Entries provided »
::::

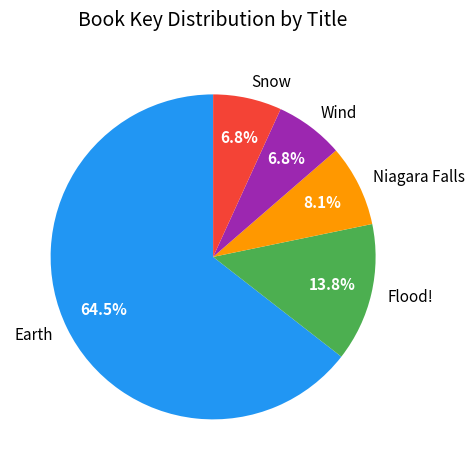

What percentage is the Flood! slice, to the nearest percent?

14%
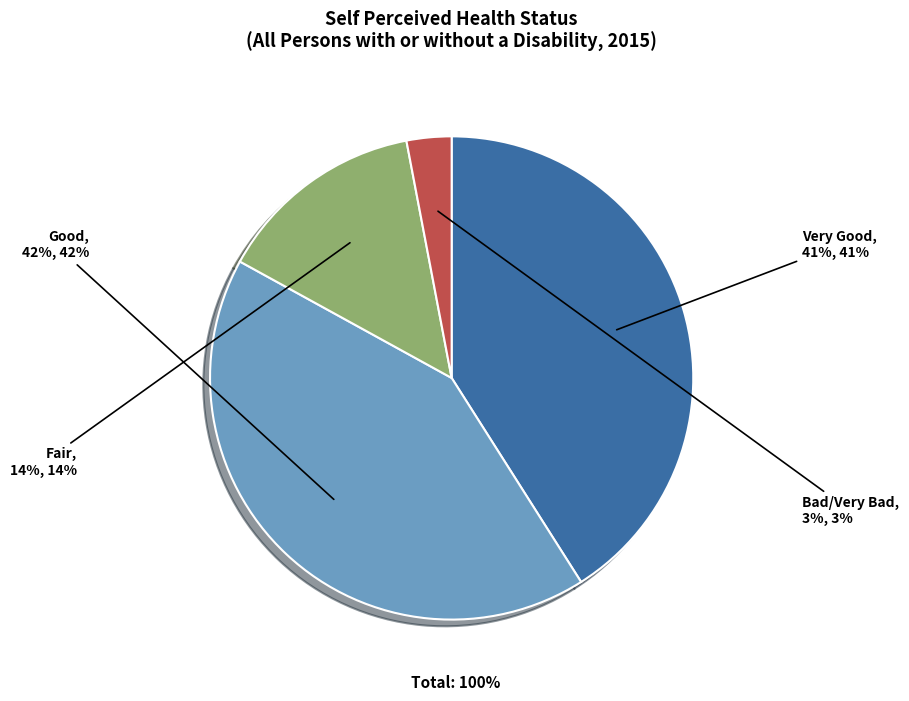

To the nearest percent, what percentage of the pie is Fair?

14%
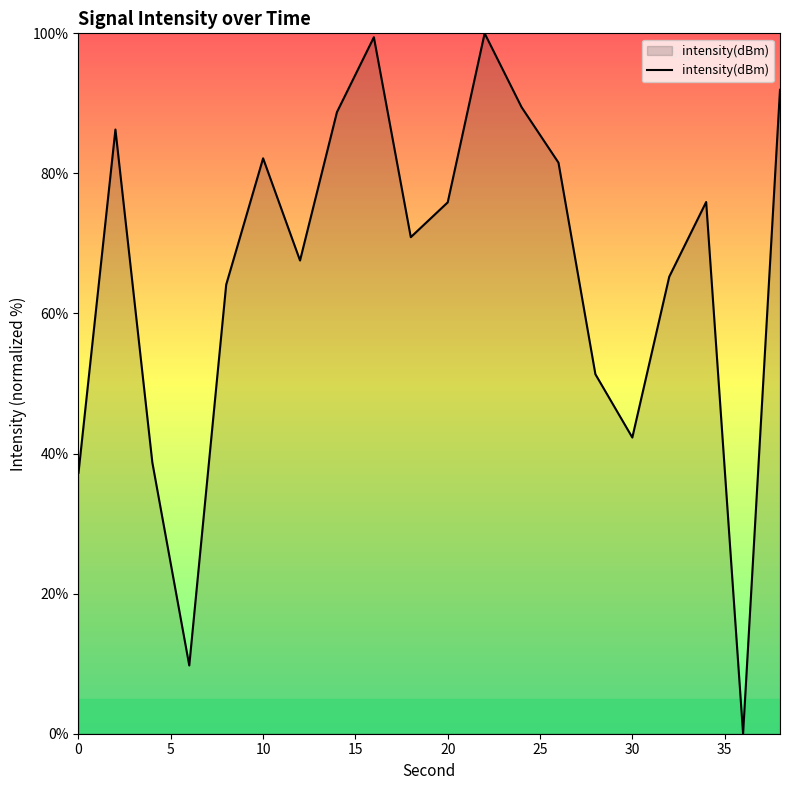

What is the average value?

65.9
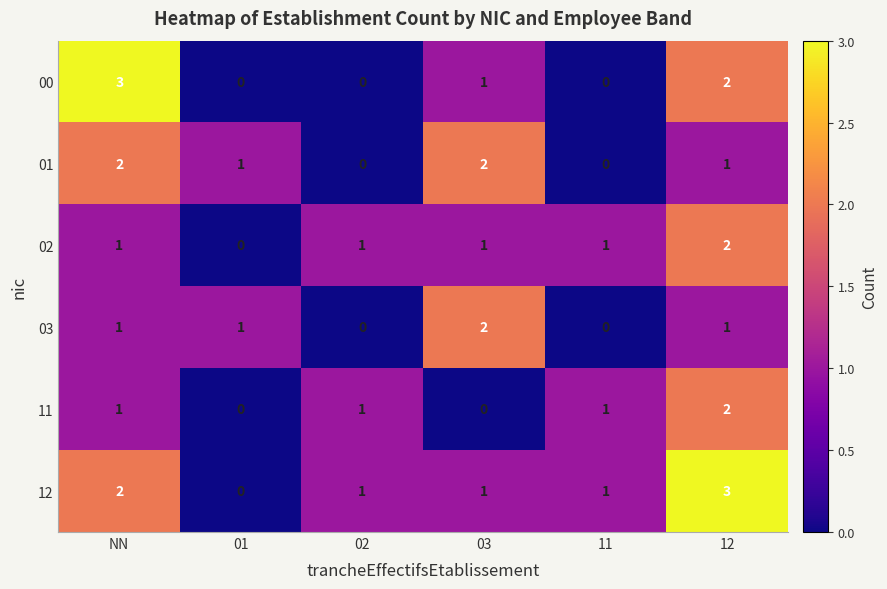

Which category has the highest value in the 03 series?

03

::::

Instructions for the task » Could you retype every line of the records above word for word, leaving the pictures out?

Problem solution »
What percentage is the Flood! slice, to the nearest percent?

14%

To the nearest percent, what percentage of the pie is Fair?

14%

What is the average value?

65.9

Which category has the highest value in the 03 series?

03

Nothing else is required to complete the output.